== What the task requires ==
Print all of the entries exactly, minus the pictures.

== Information supplied ==
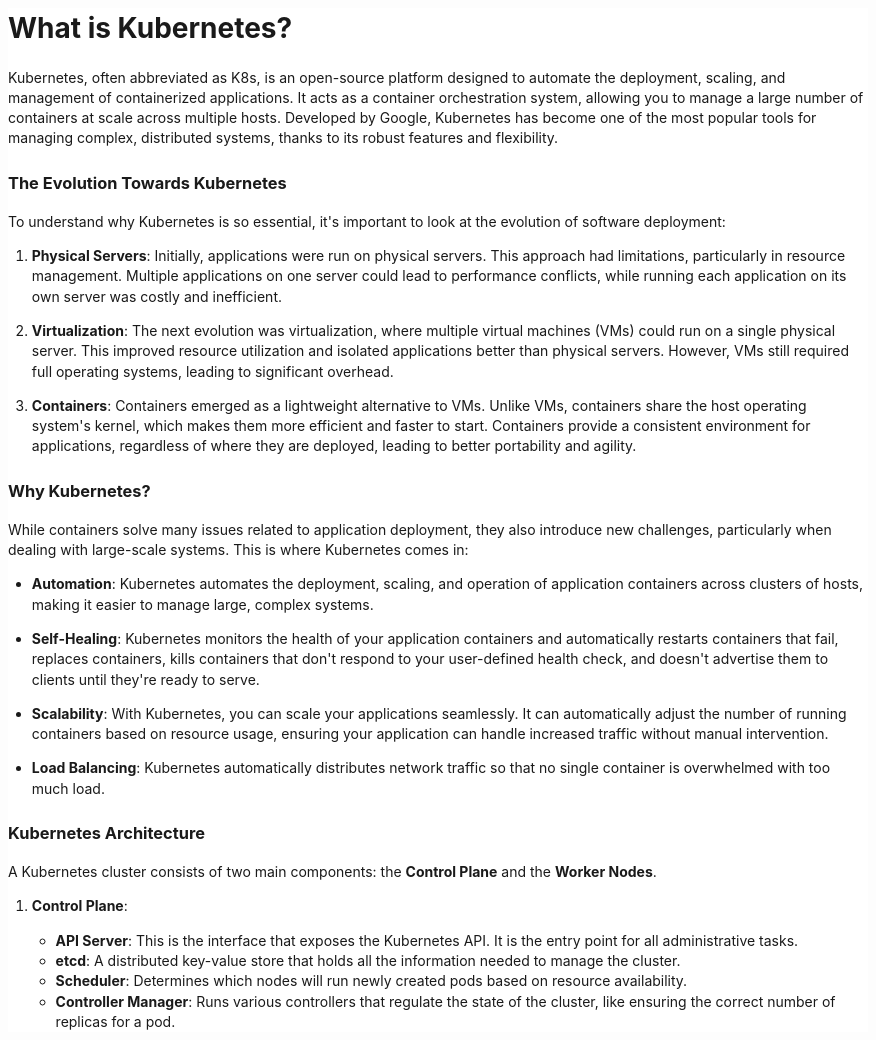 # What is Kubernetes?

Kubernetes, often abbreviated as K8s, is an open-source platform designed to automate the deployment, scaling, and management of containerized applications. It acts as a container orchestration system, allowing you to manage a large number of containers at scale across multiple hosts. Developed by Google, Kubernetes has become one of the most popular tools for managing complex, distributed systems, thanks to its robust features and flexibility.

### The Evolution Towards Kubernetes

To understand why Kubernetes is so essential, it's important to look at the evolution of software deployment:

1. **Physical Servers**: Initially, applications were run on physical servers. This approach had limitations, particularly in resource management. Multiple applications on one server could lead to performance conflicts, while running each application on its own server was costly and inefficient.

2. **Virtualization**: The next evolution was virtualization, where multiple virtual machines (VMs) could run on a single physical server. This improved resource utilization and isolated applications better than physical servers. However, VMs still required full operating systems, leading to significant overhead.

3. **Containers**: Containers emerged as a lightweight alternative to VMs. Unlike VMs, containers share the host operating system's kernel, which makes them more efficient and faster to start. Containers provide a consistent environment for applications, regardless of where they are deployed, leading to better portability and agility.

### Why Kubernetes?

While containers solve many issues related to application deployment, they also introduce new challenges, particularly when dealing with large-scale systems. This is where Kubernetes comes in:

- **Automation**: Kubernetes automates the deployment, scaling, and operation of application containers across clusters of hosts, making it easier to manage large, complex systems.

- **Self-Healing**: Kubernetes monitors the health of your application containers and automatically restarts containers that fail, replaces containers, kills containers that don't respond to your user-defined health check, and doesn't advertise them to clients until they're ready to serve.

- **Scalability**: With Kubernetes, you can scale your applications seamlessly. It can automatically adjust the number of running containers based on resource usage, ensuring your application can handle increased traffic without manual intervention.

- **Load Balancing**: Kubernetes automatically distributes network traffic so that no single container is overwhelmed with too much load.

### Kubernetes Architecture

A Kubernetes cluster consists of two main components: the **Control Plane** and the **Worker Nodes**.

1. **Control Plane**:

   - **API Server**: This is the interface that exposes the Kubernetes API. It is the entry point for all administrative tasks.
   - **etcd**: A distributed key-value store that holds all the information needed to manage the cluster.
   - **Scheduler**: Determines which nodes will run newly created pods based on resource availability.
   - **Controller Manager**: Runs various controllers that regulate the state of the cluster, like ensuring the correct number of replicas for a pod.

== Output for this task ==
 # What is Kubernetes?

Kubernetes, often abbreviated as K8s, is an open-source platform designed to automate the deployment, scaling, and management of containerized applications. It acts as a container orchestration system, allowing you to manage a large number of containers at scale across multiple hosts. Developed by Google, Kubernetes has become one of the most popular tools for managing complex, distributed systems, thanks to its robust features and flexibility.

### The Evolution Towards Kubernetes

To understand why Kubernetes is so essential, it's important to look at the evolution of software deployment:

1. **Physical Servers**: Initially, applications were run on physical servers. This approach had limitations, particularly in resource management. Multiple applications on one server could lead to performance conflicts, while running each application on its own server was costly and inefficient.

2. **Virtualization**: The next evolution was virtualization, where multiple virtual machines (VMs) could run on a single physical server. This improved resource utilization and isolated applications better than physical servers. However, VMs still required full operating systems, leading to significant overhead.

3. **Containers**: Containers emerged as a lightweight alternative to VMs. Unlike VMs, containers share the host operating system's kernel, which makes them more efficient and faster to start. Containers provide a consistent environment for applications, regardless of where they are deployed, leading to better portability and agility.

### Why Kubernetes?

While containers solve many issues related to application deployment, they also introduce new challenges, particularly when dealing with large-scale systems. This is where Kubernetes comes in:

- **Automation**: Kubernetes automates the deployment, scaling, and operation of application containers across clusters of hosts, making it easier to manage large, complex systems.

- **Self-Healing**: Kubernetes monitors the health of your application containers and automatically restarts containers that fail, replaces containers, kills containers that don't respond to your user-defined health check, and doesn't advertise them to clients until they're ready to serve.

- **Scalability**: With Kubernetes, you can scale your applications seamlessly. It can automatically adjust the number of running containers based on resource usage, ensuring your application can handle increased traffic without manual intervention.

- **Load Balancing**: Kubernetes automatically distributes network traffic so that no single container is overwhelmed with too much load.

### Kubernetes Architecture

A Kubernetes cluster consists of two main components: the **Control Plane** and the **Worker Nodes**.

1. **Control Plane**:

   - **API Server**: This is the interface that exposes the Kubernetes API. It is the entry point for all administrative tasks.
   - **etcd**: A distributed key-value store that holds all the information needed to manage the cluster.
   - **Scheduler**: Determines which nodes will run newly created pods based on resource availability.
   - **Controller Manager**: Runs various controllers that regulate the state of the cluster, like ensuring the correct number of replicas for a pod.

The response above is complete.